With that said, a more specific case that isn't currently handled well:
The Database team owns MySQL and uses Chef to deploy it along with related configs and tools. The Monitoring team owns Collectd, which is deployed to every server in the organization, and they are responsible for configuring collectd and deploying new versions of it as needed. The core team owns ntpd and is responsible for its configuration.
All teams want to follow the snapshot-based approach where they have a mono-repo
of their own cookbooks with a few shared cookbooks pulled in via dependencies.
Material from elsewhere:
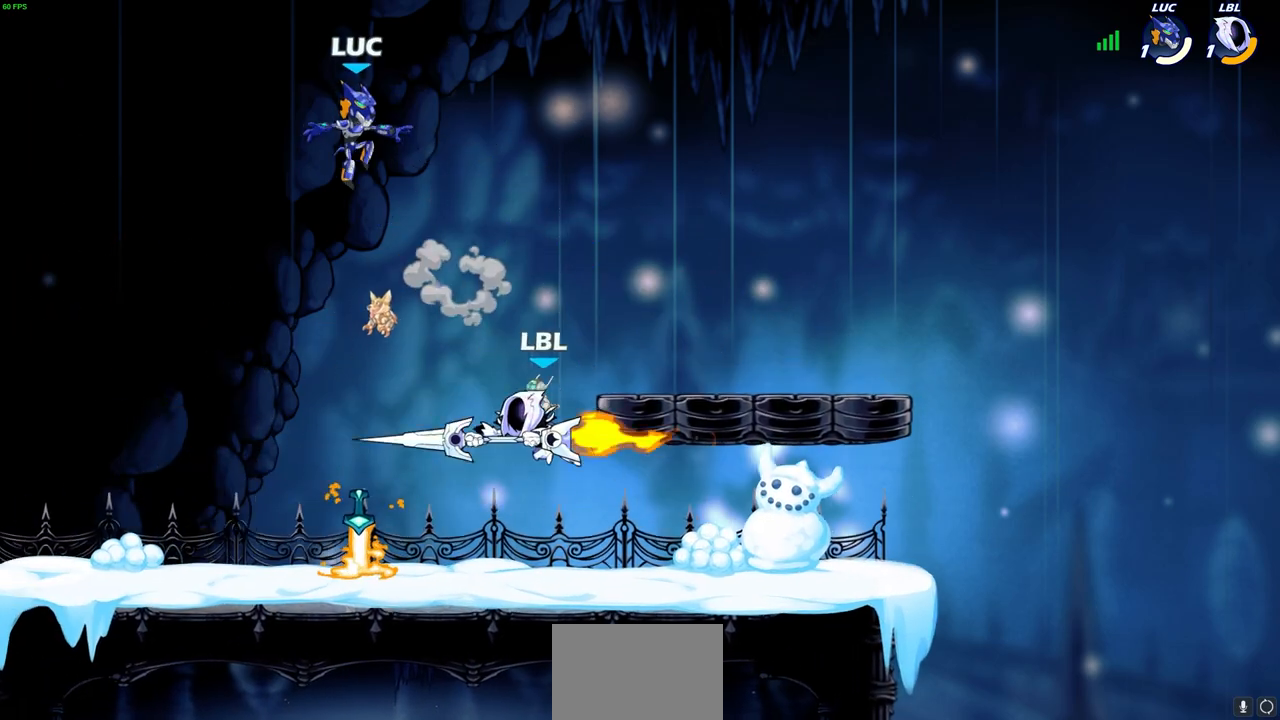
{"buttons": [], "left_stick": "center", "right_stick": "center", "events": [[17, "left_stick", "up-right"], [50, "left_stick", "down-left"], [300, "left_stick", "down-right"], [400, "SQUARE", "down"], [400, "left_stick", "center"], [450, "SQUARE", "up"]]}
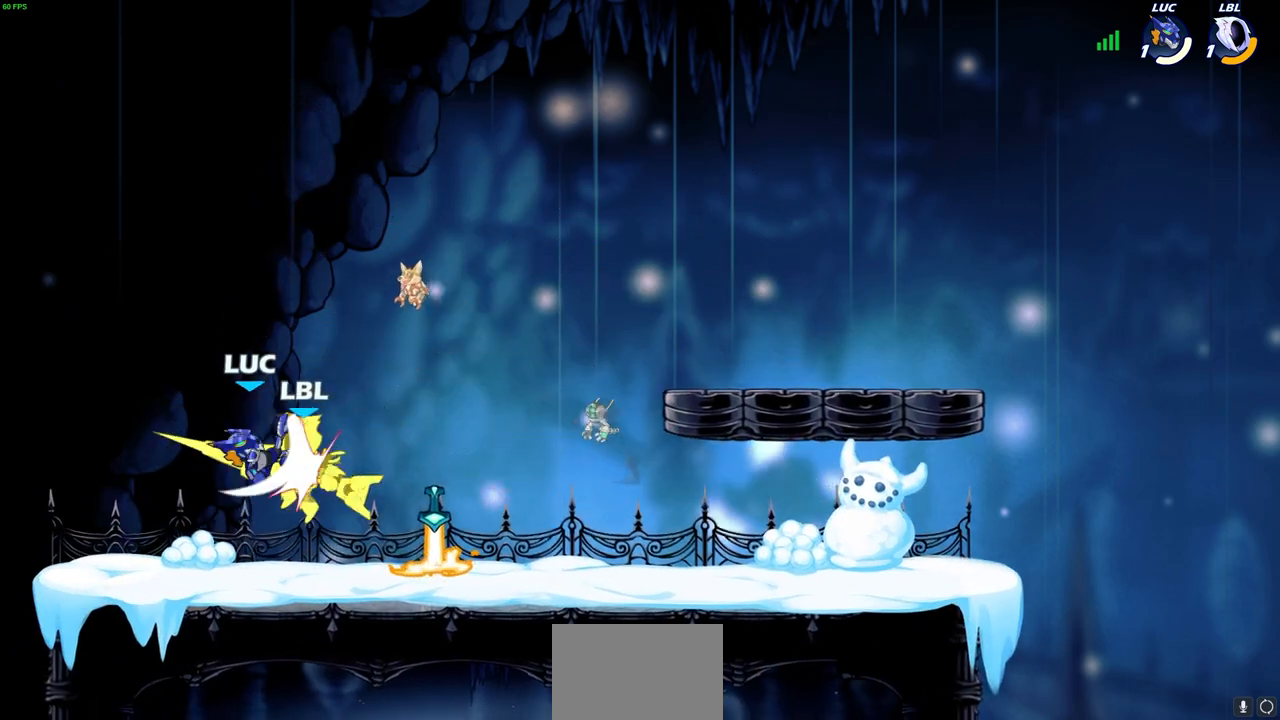
{"buttons": ["SQUARE"], "left_stick": "right", "right_stick": "center", "events": [[67, "SQUARE", "down"], [150, "SQUARE", "up"], [233, "SQUARE", "down"], [233, "left_stick", "right"], [317, "SQUARE", "up"], [400, "SQUARE", "down"]]}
When a team wants to do a release they run chef update
to recompile their
policy, and then use chef push
to roll it out to each environment in sequence
(with time in-between for testing et al). The teams also do not want to have to
ask permission from any other team when deploying new versions of a service they
are responsible for.
This combination of a snapshot-based workflow without explicit team coordination is not currently an easy thing to do with the policy systems.
A solution for this is to use multiple, decoupled policies on the same node. This can be done today by using two different node names on the same machine, each with their own policy. While workable, this solution is inelegant and frustrating to manage.
This could be done more directly by allowing the policy_name
on a node to be
set to an array, running each policy in isolation in order:
$ chef-client --policy-name one,two
Converge policy one
# ...
Converge policy two
# ...
Any data that is server-resident could be shared between runs (eg. node attributes), but everything else (resource collection, cookbook collection) would be reset between policies. An error in one policy would abort the run, meaning later policies would never get run.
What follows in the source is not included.